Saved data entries

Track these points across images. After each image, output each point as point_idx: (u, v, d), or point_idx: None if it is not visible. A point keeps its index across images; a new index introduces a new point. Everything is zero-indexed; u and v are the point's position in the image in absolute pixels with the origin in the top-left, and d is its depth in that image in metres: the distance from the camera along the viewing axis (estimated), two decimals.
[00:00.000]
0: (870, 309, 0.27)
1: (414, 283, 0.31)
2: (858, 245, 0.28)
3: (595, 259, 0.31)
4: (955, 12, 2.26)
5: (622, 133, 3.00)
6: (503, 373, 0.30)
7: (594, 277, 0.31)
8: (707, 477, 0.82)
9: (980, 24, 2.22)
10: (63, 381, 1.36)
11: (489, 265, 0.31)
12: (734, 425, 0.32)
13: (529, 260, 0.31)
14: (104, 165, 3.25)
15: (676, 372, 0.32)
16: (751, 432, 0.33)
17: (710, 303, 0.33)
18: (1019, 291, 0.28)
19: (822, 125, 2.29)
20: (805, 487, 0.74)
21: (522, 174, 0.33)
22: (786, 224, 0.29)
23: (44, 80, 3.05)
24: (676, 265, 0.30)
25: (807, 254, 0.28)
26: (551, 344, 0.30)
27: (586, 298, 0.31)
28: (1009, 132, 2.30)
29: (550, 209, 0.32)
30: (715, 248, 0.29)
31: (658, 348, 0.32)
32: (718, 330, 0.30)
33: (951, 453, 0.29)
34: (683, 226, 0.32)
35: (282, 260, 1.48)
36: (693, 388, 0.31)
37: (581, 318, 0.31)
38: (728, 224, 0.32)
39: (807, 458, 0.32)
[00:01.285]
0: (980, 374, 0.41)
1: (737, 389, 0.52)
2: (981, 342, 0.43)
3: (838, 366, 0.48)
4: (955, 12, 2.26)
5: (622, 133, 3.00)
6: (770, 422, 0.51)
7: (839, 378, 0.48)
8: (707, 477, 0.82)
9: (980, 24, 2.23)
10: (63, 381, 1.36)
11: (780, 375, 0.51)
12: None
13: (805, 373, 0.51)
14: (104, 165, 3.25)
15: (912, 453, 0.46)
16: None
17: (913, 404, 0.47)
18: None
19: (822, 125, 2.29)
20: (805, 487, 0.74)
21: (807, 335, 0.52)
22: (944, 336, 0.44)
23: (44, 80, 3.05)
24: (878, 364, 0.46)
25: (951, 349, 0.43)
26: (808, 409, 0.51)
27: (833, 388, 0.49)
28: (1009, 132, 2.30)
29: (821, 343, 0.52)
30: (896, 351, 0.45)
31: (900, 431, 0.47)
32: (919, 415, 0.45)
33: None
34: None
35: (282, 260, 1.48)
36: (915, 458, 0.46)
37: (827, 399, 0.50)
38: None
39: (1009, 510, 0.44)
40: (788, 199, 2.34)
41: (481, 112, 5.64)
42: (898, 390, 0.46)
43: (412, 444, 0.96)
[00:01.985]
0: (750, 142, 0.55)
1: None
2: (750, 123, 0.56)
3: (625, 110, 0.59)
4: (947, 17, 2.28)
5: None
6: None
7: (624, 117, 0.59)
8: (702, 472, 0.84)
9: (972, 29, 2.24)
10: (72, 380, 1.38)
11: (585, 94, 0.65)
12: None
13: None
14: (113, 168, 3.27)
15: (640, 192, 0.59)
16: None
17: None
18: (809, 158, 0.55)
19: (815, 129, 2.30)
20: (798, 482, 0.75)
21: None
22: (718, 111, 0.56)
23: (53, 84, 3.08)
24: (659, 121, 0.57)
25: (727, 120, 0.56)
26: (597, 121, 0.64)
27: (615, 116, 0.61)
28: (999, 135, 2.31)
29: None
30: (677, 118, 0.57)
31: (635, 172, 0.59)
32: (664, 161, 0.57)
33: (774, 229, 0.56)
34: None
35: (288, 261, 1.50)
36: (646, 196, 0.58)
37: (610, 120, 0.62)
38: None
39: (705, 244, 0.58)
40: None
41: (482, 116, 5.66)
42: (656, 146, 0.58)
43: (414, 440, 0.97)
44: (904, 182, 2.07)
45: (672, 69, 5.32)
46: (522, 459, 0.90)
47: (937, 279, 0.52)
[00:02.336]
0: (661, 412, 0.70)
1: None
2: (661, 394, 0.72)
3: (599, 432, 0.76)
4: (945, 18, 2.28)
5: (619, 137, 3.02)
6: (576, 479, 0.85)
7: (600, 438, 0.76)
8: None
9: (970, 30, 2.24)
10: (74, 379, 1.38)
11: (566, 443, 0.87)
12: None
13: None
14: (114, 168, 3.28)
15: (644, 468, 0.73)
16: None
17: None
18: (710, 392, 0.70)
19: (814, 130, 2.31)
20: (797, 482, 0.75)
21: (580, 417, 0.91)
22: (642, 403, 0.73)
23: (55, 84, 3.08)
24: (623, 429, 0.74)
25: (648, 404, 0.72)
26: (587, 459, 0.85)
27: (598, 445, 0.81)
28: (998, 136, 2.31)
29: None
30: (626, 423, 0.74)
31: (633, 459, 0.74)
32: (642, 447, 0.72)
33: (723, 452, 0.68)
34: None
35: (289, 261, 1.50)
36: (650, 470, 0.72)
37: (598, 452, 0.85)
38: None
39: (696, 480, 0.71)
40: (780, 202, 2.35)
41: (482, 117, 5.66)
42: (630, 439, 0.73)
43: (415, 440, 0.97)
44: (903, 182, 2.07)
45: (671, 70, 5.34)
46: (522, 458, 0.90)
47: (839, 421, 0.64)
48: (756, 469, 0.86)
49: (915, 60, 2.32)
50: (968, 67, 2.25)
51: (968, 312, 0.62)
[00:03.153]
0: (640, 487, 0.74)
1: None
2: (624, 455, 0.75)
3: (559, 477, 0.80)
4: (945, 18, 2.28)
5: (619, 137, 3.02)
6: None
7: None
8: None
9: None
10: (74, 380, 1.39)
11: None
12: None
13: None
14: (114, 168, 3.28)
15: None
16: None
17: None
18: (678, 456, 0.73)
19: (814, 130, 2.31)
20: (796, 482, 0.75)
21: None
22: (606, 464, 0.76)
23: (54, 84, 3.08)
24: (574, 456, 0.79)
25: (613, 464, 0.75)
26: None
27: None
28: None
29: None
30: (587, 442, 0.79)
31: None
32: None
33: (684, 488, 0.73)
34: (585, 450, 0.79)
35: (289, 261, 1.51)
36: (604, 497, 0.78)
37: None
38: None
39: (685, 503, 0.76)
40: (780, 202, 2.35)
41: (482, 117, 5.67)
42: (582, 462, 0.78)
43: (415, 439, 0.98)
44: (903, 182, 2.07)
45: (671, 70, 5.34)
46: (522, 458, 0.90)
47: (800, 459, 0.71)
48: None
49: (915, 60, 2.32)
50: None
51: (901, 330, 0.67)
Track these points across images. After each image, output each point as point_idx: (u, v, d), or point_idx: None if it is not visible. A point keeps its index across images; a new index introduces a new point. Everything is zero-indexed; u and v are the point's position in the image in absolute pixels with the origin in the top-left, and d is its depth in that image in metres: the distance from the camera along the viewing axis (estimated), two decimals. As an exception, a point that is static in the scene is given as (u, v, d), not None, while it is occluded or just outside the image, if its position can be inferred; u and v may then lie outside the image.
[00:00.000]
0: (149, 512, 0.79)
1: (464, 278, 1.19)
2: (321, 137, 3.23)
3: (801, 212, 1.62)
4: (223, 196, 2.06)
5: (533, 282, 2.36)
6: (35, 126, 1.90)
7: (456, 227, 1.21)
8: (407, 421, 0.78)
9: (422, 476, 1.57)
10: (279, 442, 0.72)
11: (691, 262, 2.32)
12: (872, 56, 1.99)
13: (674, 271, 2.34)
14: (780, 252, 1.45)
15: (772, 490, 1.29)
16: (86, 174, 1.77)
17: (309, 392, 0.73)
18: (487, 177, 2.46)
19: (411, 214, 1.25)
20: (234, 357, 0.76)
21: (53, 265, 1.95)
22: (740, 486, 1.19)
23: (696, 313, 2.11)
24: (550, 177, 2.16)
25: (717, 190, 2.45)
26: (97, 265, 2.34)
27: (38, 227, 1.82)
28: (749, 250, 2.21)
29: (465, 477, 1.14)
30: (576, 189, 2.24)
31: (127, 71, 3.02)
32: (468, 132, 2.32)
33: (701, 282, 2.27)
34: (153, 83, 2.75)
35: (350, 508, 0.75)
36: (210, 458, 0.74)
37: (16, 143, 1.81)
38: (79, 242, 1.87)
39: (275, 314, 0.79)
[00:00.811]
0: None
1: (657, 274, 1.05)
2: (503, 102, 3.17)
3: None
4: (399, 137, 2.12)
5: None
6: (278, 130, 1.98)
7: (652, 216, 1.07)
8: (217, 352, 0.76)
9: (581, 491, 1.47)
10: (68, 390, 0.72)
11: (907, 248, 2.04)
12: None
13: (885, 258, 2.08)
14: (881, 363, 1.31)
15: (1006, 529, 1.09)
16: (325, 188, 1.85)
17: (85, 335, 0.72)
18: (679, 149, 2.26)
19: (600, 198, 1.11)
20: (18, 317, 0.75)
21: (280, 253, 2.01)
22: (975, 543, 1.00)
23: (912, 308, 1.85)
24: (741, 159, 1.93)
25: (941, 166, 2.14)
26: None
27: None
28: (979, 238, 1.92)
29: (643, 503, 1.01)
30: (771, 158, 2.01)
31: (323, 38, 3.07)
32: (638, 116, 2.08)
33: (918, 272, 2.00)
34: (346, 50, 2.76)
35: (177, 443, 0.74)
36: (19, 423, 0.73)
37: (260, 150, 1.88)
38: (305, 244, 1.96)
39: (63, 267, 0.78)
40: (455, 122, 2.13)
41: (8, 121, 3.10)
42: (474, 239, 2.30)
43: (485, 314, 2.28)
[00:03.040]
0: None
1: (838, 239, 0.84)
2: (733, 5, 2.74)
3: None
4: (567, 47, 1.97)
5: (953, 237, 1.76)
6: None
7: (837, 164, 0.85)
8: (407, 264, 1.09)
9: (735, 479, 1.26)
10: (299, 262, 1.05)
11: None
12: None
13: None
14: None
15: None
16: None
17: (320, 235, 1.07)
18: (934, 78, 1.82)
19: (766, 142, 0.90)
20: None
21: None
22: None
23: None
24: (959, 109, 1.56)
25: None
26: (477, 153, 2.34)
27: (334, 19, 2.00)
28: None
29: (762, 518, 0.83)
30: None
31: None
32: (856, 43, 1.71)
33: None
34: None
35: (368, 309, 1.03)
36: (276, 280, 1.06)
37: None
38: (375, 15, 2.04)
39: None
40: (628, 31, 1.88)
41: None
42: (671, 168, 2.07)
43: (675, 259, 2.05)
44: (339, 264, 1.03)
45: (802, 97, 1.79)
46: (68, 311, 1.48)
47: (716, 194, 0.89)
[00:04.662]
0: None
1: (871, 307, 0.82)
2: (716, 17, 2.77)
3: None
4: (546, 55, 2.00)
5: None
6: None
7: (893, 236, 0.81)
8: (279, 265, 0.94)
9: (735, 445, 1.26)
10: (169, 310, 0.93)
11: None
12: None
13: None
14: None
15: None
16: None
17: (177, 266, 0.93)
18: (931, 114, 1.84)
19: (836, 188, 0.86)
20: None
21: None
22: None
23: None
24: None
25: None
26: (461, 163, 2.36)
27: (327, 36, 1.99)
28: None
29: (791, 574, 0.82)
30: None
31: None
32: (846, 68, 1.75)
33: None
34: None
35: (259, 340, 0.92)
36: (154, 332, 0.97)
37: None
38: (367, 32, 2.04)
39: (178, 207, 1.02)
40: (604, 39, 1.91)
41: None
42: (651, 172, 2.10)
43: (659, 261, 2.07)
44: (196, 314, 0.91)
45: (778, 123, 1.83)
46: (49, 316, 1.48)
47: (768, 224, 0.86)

THE TASK: Beginning with the line that has "42: (582, 462, 0.78)" and ending with the line that has "19: (411, 214, 1.25)", set down the lines above exactly and include no others.

SOLUTION TO THE EXERCISE:
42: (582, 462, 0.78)
43: (415, 439, 0.98)
44: (903, 182, 2.07)
45: (671, 70, 5.34)
46: (522, 458, 0.90)
47: (800, 459, 0.71)
48: None
49: (915, 60, 2.32)
50: None
51: (901, 330, 0.67)
Track these points across images. After each image, output each point as point_idx: (u, v, d), or point_idx: None if it is not visible. A point keeps its index across images; a new index introduces a new point. Everything is zero-indexed; u and v are the point's position in the image in absolute pixels with the origin in the top-left, and d is its depth in that image in metres: the distance from the camera along the viewing axis (estimated), two decimals. As an exception, a point that is static in the scene is given as (u, v, d), not None, while it is occluded or just outside the image, if its position can be inferred; u and v may then lie outside the image.
[00:00.000]
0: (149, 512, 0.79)
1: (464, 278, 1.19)
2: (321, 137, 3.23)
3: (801, 212, 1.62)
4: (223, 196, 2.06)
5: (533, 282, 2.36)
6: (35, 126, 1.90)
7: (456, 227, 1.21)
8: (407, 421, 0.78)
9: (422, 476, 1.57)
10: (279, 442, 0.72)
11: (691, 262, 2.32)
12: (872, 56, 1.99)
13: (674, 271, 2.34)
14: (780, 252, 1.45)
15: (772, 490, 1.29)
16: (86, 174, 1.77)
17: (309, 392, 0.73)
18: (487, 177, 2.46)
19: (411, 214, 1.25)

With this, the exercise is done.